The exercise of this discretion by the Board may constitute a 'benefit' for the purposes of section 200B of the Corporations Act. The Company is therefore seeking Shareholder approval for the exercise of the Board's discretion in respect of any current or future participant in the Plan who holds:
-
(a) a managerial or executive office in, or is an officer of, the Company (or subsidiary of the Company) at the time of their leaving or at any time in the three years prior to their leaving; and
-
(b) Plan Securities at the time of their leaving.
8.3 Value of the termination benefits
Provided Shareholder approval is given, the value of the termination benefits may be disregarded when applying section 200F(2)(b) or section 200G(1)(c) of the Corporations Act (ie. the approved benefit will not count towards the statutory cap under the legislation).
The value of the termination benefits that the Board may give under the Plan cannot be determined in advance. This is because various matters will or are likely to affect that value. In particular, the value of a particular benefit will depend on factors such as the Company's Share price at the time of vesting and the number of Plan Securities that will vest or otherwise be affected.
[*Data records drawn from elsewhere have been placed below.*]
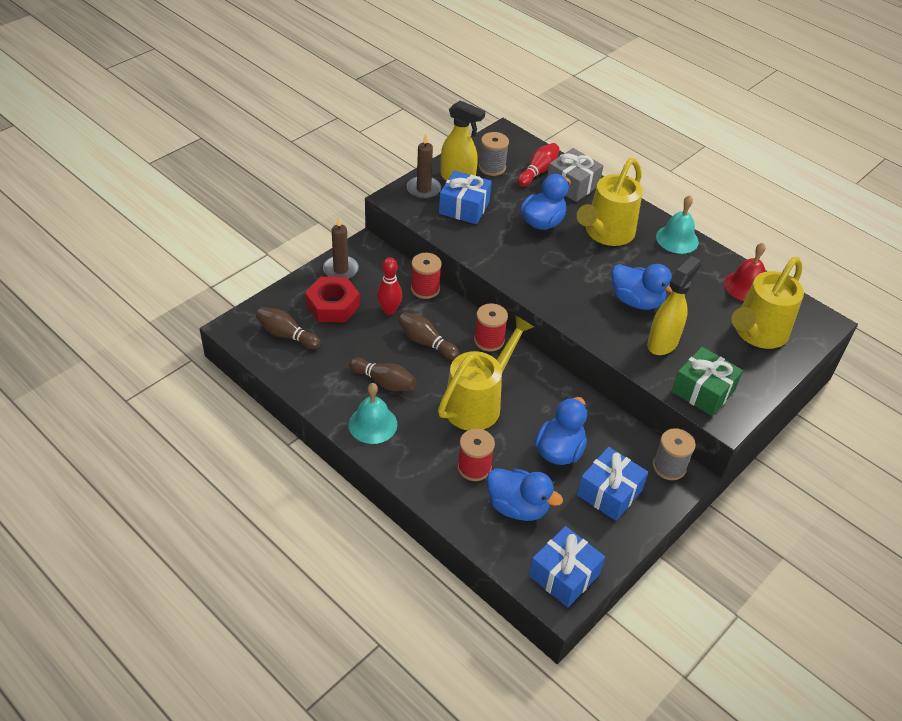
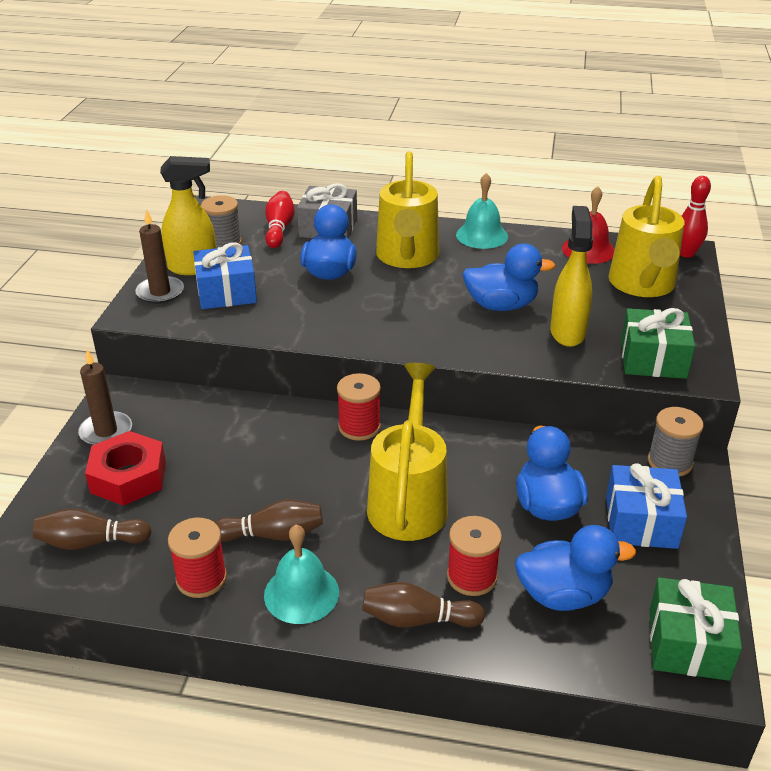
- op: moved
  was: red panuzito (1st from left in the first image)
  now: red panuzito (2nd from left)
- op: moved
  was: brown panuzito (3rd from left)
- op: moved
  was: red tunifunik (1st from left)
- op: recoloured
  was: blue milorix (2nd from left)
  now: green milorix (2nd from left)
The following additional factors may also affect the benefit's value:
-
(a) the participant's length of service and the status of the vesting conditions attaching to the relevant Plan Securities at the time the participant's employment or office ceases; and
-
(b) the number of unvested Plan Securities that the participant holds at the time they cease employment or office.
Listing Rule 10.19 relevantly provides that without shareholder approval, an entity must ensure that no officer of the entity or any of its child entities will be, or may be, entitled to termination benefits if the value of those benefits and the termination benefits that are or may become payable to all officers together exceed 5% of the equity interest of the entity, as set out in the latest accounts given to ASX under the Listing Rules.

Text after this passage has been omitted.